- _Required actions_
1. Can you copy the passage of the Old Dutch Burying Ground post between "Cemetery of the" and "reopens for tours.", inclusive, word for word?
2. How would the Old Dutch Burying Ground post go on? Write what follows its final sentence.

### Supplied text ###

Tag Archives: Legend of Sleepy Hollow

Cemetery of the Week #33: The Old Dutch Burying Ground

The Old Dutch Church

The Old Dutch Burying Ground
Albany Post Road (U.S. Route 9), one mile north of Tarrytown
Sleepy Hollow, New York 10591
Telephone: (914) 631-4497
Founded: Approximately 1640, two generations prior to 1685, when the church was built.
Size: 5 acres
Number of interments: approximately 1700
Open: The Burying Ground is open year-round. The Church is closed between Christmas Eve and June, when it reopens for tours.

“Indeed, certain of the most authentic historians of those parts…allege that the body of the trooper, having been buried in the churchyard, the ghost rides forth to the scene of the battle in nightly quest of his head; and that the rushing speed with which he sometimes passes along the Hollow, like a midnight blast, is owing to his being belated, and in a hurry to get back to the churchyard before daybreak.” — The Legend of Sleepy Hollow by Washington Irving

An historic plaque in the Old Dutch Burying Ground describes the place as “one of America’s oldest cemeteries,” containing Dutch tenant farmers and their huisvrows (housewives? – it was undefined on the sign), Revolutionary War soldiers, and the characters of Washington Irving’s tale.

Many of the markers were made from rust-red sandstone instead of the gray slate used in the contemporaneous Massachusetts burial grounds. One of my favorite markers stood on the grave of James Barnerd. His epitaph indicated he’d been a sailor: “The Boisterous Winds and Neputns (sic) Waves have Tost me too and fro. By Gods decree you Plainly See I am Harbourd here Below”. I loved the carver’s creative spelling. Barnerd was 48 when he “departed this life” in 1768. Though discolored by exhaust from the street nearby, Barnerd’s sandstone marker was brightened by a cherub with sagging jowls. Above the cherub’s head floated something like a lotus blossom, probably a tongue of divine fire.

Red Sandstone marker in the Old Dutch Burying Ground

Some of the sandstone markers have flaked and slivered until none of their inscriptions remained. I wondered if the deceased’s next of kin would have seen that as appropriate: just as their loved ones dissolved into the ground, the stones that remembered them crumbled to dust. I don’t think these markers had been intended to carry names three centuries into the future. It is only since the American centennial in 1876 that all soldiers of the Revolution were lionized as patriots worth remembering, even if they had only been foot soldiers.

### Recorded data ###

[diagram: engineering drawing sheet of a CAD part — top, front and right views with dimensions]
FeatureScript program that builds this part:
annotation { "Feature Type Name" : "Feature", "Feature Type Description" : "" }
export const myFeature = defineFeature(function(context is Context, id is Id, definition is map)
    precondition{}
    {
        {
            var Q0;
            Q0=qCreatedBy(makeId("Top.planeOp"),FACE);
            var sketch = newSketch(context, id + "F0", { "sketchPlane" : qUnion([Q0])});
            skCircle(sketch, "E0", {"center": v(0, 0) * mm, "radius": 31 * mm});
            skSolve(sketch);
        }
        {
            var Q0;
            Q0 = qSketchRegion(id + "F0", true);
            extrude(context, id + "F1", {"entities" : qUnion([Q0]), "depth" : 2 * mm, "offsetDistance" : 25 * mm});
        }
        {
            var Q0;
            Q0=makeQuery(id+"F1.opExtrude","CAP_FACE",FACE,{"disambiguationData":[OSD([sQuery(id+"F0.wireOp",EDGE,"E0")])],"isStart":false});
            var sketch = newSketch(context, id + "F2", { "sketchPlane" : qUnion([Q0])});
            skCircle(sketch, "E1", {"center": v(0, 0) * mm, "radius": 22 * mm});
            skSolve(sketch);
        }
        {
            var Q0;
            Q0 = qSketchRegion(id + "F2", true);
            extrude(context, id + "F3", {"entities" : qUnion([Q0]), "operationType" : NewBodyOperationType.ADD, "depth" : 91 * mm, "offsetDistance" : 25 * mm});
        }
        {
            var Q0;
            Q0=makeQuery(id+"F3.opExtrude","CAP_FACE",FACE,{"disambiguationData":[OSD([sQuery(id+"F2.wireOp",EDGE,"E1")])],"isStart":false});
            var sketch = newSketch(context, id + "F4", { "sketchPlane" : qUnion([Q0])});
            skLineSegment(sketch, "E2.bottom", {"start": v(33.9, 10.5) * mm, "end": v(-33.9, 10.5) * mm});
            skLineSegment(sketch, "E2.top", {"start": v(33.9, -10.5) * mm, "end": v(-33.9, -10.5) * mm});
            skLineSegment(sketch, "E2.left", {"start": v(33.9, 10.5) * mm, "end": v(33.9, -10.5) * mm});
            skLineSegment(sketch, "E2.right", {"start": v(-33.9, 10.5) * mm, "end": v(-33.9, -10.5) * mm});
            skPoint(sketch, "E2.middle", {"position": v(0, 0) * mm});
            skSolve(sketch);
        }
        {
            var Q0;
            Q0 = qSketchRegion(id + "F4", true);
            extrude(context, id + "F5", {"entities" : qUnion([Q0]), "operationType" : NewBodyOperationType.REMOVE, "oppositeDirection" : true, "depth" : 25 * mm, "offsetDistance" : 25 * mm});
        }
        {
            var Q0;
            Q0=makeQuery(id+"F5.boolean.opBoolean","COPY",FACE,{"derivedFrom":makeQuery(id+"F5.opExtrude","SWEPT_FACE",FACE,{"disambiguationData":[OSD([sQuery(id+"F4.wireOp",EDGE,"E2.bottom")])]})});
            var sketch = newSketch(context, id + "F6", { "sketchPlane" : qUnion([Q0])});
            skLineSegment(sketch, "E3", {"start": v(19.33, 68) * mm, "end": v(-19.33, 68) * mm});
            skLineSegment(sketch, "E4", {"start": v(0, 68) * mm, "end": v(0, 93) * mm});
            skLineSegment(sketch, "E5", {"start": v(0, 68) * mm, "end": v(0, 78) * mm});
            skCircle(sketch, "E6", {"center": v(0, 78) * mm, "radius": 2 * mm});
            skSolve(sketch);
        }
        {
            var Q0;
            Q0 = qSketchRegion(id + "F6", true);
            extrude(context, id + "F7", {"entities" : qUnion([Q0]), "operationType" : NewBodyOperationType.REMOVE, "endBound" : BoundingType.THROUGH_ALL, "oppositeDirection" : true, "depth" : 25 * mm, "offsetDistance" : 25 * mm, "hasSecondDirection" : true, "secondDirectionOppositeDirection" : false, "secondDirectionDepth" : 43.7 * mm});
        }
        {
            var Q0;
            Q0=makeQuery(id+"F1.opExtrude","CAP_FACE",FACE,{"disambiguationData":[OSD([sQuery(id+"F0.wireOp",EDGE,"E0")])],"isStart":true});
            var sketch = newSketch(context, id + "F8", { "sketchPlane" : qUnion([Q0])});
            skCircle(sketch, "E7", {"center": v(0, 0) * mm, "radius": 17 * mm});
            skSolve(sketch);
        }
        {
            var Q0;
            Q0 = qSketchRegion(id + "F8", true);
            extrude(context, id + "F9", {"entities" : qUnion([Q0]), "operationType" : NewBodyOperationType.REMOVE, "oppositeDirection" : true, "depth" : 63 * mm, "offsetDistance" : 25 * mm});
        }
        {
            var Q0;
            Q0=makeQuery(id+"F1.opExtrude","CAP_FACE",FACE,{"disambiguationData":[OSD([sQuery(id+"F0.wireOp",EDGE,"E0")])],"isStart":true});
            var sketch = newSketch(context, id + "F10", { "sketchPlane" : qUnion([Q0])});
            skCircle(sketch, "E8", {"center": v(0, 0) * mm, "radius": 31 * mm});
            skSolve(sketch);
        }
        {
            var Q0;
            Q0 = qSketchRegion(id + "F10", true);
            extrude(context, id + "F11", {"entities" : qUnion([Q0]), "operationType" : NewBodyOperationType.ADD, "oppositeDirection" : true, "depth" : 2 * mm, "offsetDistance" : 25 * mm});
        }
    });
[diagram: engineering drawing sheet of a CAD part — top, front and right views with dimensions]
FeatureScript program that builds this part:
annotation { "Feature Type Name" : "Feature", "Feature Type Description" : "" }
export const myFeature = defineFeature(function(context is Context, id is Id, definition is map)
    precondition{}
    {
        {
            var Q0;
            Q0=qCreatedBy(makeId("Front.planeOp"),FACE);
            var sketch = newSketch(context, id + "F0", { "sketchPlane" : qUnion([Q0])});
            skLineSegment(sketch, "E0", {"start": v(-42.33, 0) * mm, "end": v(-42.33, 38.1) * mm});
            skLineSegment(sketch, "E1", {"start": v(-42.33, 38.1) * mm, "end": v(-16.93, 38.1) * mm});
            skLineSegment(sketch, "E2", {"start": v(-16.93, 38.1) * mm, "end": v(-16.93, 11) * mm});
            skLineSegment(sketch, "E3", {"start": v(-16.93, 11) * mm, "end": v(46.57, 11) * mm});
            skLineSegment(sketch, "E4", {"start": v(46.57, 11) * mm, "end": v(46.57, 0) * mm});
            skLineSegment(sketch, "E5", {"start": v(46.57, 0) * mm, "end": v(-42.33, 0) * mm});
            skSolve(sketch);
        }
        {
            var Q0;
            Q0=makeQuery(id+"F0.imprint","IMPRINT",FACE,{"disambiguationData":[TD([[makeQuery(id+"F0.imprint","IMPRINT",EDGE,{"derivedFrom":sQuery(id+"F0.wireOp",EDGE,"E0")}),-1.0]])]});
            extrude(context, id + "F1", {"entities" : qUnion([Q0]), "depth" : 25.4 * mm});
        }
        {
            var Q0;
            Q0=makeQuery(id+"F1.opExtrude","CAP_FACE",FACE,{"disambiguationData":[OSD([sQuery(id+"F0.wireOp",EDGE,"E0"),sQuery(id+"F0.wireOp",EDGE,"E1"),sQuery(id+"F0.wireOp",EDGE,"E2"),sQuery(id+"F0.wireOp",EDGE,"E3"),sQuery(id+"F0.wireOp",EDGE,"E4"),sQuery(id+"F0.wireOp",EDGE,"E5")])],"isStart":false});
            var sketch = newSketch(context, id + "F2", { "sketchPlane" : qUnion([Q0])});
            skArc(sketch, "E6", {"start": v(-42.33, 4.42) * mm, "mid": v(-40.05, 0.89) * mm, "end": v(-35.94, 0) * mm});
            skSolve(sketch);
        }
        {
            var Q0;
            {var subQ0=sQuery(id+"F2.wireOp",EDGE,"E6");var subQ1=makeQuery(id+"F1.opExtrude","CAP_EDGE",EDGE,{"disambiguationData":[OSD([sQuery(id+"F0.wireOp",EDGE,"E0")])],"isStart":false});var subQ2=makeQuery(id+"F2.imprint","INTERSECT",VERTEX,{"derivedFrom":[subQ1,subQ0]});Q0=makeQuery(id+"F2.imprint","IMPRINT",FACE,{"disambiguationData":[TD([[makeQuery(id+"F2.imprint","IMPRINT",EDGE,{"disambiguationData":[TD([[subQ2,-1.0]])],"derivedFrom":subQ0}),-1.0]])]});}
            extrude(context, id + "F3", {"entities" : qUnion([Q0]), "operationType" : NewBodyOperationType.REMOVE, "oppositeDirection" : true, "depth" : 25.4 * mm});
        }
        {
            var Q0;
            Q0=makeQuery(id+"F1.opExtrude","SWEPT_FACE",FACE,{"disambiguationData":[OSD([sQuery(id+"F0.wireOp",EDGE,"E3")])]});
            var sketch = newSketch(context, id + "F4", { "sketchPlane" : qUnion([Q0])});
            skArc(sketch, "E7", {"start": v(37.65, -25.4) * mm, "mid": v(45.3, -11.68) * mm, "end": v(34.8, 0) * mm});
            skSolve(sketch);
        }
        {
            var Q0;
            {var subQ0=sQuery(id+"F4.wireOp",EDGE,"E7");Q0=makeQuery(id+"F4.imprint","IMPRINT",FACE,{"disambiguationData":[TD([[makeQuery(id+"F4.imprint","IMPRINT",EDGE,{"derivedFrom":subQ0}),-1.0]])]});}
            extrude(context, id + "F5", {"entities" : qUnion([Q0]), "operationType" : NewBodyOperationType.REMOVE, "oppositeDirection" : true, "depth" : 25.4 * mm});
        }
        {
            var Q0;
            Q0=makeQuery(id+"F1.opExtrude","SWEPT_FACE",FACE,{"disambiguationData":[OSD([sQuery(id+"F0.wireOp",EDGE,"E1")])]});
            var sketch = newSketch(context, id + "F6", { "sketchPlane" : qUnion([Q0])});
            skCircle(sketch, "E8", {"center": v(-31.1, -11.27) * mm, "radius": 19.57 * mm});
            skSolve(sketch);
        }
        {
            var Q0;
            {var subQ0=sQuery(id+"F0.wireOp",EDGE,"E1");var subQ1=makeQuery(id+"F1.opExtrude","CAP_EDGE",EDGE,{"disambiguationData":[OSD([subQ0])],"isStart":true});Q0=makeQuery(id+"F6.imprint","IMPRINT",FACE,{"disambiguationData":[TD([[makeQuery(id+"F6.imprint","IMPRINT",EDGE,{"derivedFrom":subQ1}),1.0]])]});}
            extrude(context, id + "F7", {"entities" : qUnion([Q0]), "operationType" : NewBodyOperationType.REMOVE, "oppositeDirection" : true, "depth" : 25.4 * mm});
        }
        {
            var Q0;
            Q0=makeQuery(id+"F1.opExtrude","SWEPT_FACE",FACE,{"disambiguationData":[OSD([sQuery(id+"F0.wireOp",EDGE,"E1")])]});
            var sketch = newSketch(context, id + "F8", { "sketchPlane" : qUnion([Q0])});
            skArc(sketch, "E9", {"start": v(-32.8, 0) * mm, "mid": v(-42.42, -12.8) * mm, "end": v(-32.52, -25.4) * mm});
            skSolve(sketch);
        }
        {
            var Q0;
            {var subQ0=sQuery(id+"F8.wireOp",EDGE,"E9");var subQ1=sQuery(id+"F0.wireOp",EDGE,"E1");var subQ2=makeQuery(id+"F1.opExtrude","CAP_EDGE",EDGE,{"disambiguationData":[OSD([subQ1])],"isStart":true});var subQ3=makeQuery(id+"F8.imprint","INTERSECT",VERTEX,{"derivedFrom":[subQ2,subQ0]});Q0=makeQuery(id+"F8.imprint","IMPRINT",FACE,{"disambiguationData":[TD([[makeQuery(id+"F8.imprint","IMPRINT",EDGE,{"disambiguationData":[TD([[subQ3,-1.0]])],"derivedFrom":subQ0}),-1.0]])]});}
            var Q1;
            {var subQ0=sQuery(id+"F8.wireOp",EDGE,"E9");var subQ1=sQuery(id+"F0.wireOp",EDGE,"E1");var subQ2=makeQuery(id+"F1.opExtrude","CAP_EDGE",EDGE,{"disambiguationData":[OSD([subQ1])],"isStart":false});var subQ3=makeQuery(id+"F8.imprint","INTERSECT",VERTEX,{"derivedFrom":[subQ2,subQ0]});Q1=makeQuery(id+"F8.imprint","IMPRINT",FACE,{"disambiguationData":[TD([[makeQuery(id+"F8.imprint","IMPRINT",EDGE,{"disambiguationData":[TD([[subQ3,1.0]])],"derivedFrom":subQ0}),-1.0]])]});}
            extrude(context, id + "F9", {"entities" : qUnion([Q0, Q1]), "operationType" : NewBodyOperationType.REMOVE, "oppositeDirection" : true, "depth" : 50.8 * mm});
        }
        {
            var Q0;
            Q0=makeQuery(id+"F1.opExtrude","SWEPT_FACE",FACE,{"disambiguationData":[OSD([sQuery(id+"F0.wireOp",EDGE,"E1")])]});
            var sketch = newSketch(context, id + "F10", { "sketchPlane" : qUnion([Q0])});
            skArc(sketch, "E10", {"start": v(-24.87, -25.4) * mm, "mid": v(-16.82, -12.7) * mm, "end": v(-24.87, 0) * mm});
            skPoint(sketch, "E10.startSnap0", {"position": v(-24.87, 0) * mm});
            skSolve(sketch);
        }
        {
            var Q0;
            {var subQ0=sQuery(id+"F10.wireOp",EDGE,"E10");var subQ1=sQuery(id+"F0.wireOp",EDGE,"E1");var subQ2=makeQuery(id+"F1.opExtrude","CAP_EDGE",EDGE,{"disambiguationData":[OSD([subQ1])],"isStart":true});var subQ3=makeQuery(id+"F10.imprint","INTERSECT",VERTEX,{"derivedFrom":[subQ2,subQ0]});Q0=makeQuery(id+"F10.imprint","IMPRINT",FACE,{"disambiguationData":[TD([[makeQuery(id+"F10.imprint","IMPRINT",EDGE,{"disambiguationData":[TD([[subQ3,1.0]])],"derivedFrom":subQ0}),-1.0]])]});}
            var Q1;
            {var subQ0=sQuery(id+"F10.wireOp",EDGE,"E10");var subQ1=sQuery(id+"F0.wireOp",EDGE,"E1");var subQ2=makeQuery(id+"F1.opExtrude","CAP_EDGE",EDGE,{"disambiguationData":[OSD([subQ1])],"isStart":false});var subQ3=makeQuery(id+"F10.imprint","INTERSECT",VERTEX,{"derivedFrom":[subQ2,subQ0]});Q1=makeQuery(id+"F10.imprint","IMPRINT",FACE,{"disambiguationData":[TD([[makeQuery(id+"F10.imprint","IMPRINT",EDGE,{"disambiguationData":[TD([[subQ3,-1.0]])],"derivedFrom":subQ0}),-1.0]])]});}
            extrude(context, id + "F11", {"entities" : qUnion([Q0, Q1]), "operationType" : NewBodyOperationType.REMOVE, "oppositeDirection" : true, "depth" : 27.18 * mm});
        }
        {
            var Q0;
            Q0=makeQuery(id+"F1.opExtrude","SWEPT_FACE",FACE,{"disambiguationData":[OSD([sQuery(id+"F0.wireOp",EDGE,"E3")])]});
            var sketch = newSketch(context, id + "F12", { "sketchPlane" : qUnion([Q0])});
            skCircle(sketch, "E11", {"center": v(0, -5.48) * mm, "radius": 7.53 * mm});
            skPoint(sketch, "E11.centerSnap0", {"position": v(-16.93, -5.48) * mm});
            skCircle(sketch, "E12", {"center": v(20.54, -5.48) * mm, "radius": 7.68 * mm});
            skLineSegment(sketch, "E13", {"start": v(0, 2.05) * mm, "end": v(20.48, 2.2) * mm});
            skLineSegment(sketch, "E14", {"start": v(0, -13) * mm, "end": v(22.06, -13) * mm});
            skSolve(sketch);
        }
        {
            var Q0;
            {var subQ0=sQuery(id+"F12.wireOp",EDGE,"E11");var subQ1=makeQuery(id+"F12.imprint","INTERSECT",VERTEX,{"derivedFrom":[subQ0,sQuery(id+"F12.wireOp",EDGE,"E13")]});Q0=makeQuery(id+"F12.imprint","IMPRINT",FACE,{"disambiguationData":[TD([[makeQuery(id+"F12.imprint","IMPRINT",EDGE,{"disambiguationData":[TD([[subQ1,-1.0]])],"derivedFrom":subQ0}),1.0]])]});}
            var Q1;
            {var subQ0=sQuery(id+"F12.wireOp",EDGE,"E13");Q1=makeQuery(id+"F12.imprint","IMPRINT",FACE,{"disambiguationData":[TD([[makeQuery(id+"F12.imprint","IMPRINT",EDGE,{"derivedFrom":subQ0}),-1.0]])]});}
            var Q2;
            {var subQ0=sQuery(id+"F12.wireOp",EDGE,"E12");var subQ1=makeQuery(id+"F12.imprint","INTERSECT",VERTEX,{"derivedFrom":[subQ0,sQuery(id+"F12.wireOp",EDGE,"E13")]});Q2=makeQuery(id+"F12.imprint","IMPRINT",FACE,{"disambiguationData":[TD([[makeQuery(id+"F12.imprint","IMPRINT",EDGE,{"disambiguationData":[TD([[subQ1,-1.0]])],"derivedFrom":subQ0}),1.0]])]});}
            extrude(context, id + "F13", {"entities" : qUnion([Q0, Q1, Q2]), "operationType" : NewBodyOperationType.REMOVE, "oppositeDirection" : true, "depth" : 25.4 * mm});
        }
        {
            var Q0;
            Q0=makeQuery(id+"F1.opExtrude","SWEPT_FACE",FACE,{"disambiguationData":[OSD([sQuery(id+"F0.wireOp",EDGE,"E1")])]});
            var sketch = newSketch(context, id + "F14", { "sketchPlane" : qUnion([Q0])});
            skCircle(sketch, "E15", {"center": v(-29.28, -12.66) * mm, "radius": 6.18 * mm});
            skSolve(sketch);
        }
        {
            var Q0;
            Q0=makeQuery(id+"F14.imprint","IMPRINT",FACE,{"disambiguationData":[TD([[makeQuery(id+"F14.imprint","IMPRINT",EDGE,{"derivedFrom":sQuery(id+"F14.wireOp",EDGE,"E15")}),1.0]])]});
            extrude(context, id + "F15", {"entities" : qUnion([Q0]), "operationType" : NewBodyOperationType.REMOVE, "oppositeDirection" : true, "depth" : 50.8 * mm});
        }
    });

###

- _Answer set_
1.
Cemetery of the Week #33: The Old Dutch Burying Ground

The Old Dutch Church

The Old Dutch Burying Ground
Albany Post Road (U.S. Route 9), one mile north of Tarrytown
Sleepy Hollow, New York 10591
Telephone: (914) 631-4497
Founded: Approximately 1640, two generations prior to 1685, when the church was built.
Size: 5 acres
Number of interments: approximately 1700
Open: The Burying Ground is open year-round. The Church is closed between Christmas Eve and June, when it reopens for tours.

2.
My husband Mason laughed at me for lingering over the Revolution-era graves. The Dutch settlers’ graves clung to the skirts of the church. Those were truly old. Even though the words were Dutch, the epitaphs ran to familiar patterns: “Hier Leyt Begraven…” or “Here lyes Buried.”

Frederick Philipse, the first lord of the nearby manor of Philipsburg, built the little church for his tenants in 1685. The bricks had been shipped from Holland, since the American brickworks weren’t yet up to the task. Writing in the 19th century, Irving called the building “The Old Dutch Church” and the name stuck. In his tale inspired by the names in the graveyard, the yellow stone and brick building had been whitewashed. The burial ground, probably dating back to 1640, preceded its church by two generations.

Many of the graves had little metal signs poked into their dirt. I expected those would mark the graves of Ichabod Crane and the others, but that turned out not to be the case. The signs had been placed by the Tarrytown DAR (Daughters of the American Revolution — descendants of Revolutionary soldiers), the modern-day Friends of the Cemetery, and by the Grand Army of the Republic (survivors of the Civil War), whose markers must have been nearly 100 years old themselves. The last Civil War veteran is long in his grave himself.

We searched and searched the sandstone tablets. Mason found the Crane family graves, but none of them named Ichabod. Eventually, I located Catriena Van Tessel, who died November 10, 1706. Although the rest of her epitaph was in Dutch, nothing seemed to connect her to Irving’s story.

At the time of my visit, the Friends of the Old Dutch Church and Burying Ground offered tours on weekends from May to October. This may no longer be the case, since the tours aren’t mentioned on their web site (link below). You can however rent an iPad tour from the Reformed Church of the Tarrytowns, which continues to hold Sunday services and organ concerts in the Old Dutch Church. That link is also below.

“To look upon its grass-grown yard, where the sunbeams seem to sleep so quietly, one would think that there at least the dead might rest in peace.” — Washington Irving, The Legend of Sleepy Hollow

Useful links:

Sleepy Hollow Cemetery wraps around the Old Dutch Burying Ground.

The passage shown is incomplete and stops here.